• **TEXT PASSAGE**:
[Start]
Route information
- Maintained by ALDOT
- Length: 6.334 mi (10.194 km)
- Existed: 1965–present

Major junctions
- West end: SR 65 at Swaim
- East end: SR 79 near Skyline

Location
- Country: United States
- State: Alabama
- Counties: Jackson County

Highway system
- Alabama State Highway System; Interstate; US; State;
| ← SR 145 |  | → SR 147 |

= Alabama State Route 146 =

State highway in Alabama, United States

State Route 146 (SR 146) is a 6.334 mi state highway that exists entirely within Jackson County in the northeastern part of the U.S. state of Alabama. The western terminus of the highway is at an intersection with SR 65 in Swaim, an unincorporated community. The eastern terminus of the highway is at an intersection with SR 79 between Skyline and Hytop.

== History ==
For a brief period in the late 1940s, a state route designated State Route 146 existed in Jefferson County, Alabama. The route was established some time between 1946 and 1947, and was discontinued some time between 1949 and 1951. The route began in Irondale at the intersection of State Route 4 and Georgia Road, following Georgia Road to 1st Avenue South, then following 1st Avenue South to 57th Street North, then on 57th Street North, terminating at US 11 in Woodlawn.
[End]
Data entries
[Start]
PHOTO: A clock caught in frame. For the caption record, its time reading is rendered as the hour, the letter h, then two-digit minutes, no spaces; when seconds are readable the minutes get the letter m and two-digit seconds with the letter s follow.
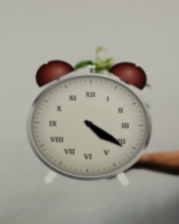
4h21
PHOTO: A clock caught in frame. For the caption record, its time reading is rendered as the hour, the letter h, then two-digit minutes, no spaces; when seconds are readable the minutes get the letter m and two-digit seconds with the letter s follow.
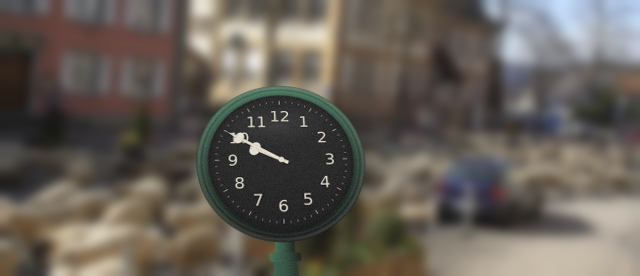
9h50
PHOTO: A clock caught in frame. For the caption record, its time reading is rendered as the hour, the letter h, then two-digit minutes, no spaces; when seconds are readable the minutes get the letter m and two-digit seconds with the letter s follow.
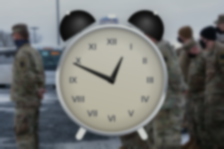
12h49
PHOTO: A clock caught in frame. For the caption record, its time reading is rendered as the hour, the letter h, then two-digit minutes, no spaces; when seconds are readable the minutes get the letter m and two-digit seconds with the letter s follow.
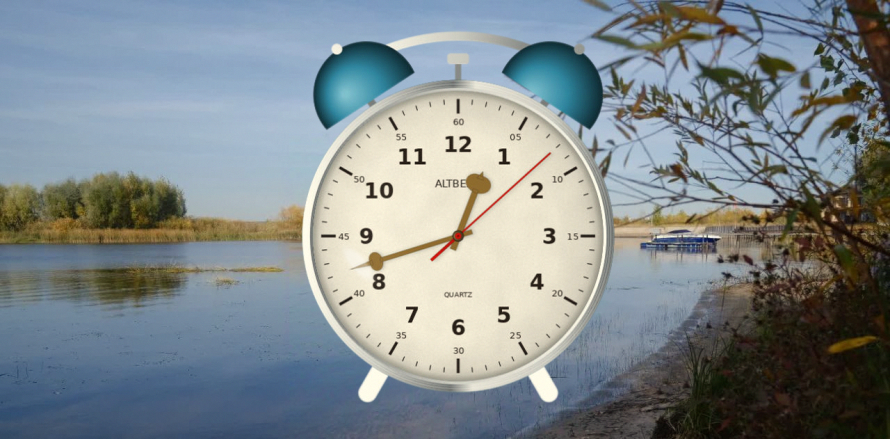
12h42m08s
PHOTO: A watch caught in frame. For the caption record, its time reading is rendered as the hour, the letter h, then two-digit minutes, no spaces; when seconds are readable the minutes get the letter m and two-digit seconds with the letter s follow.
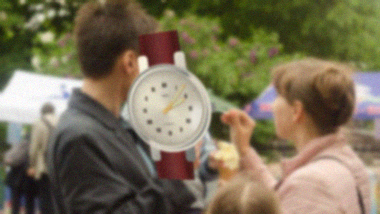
2h07
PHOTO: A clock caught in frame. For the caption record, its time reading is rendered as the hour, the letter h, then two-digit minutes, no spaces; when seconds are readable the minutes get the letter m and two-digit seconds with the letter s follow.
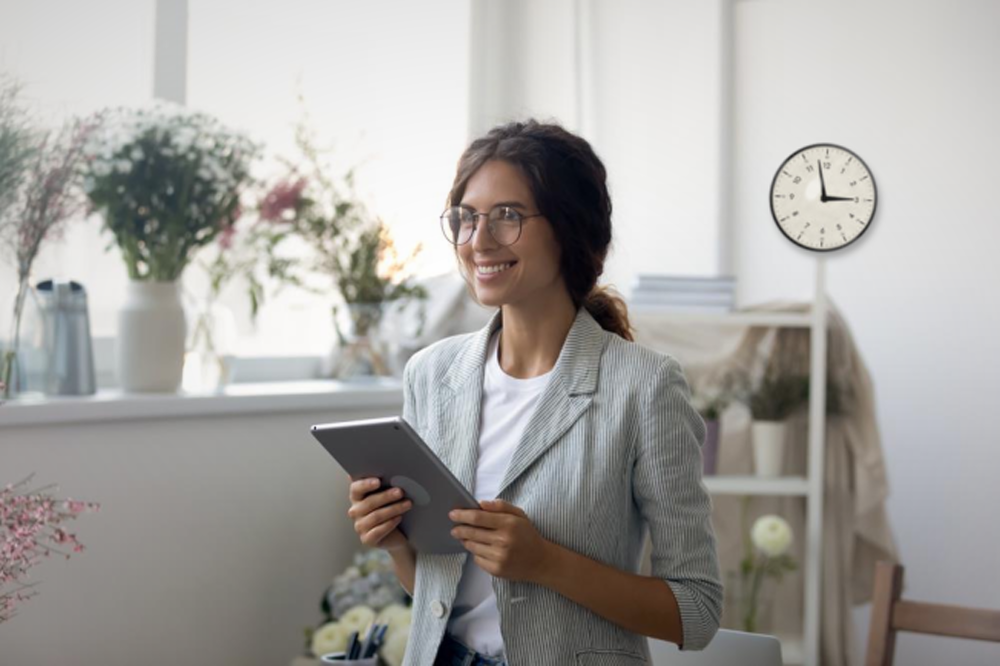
2h58
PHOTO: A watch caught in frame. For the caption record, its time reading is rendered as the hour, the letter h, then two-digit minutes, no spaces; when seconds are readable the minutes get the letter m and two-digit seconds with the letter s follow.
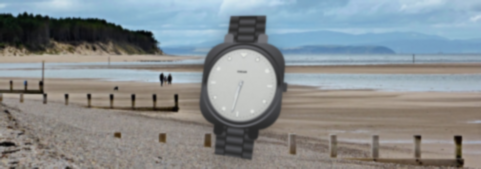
6h32
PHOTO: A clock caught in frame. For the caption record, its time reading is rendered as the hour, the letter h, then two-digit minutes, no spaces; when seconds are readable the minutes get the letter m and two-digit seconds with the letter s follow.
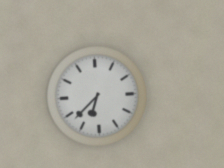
6h38
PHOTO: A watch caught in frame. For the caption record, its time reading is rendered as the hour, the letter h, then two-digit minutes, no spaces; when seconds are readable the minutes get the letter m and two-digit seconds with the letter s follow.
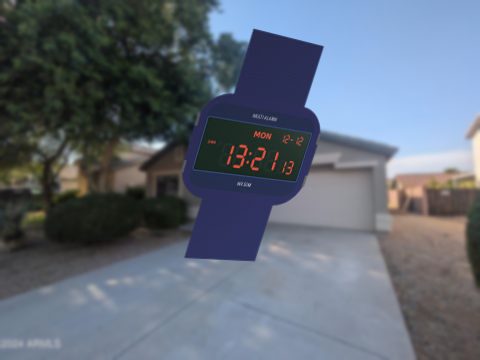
13h21m13s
[End]
• **TO-DO LIST**:
A - In the State Route 146 article, between which years was the Jefferson County route discontinued?
B - Transcribe the State Route 146 article starting at the words "State Route 146 (SR" and stopping after "Skyline and Hytop.".

• **THE SOLUTIONS**:
A - Between 1949 and 1951.

B -
State Route 146 (SR 146) is a 6.334 mi state highway that exists entirely within Jackson County in the northeastern part of the U.S. state of Alabama. The western terminus of the highway is at an intersection with SR 65 in Swaim, an unincorporated community. The eastern terminus of the highway is at an intersection with SR 79 between Skyline and Hytop.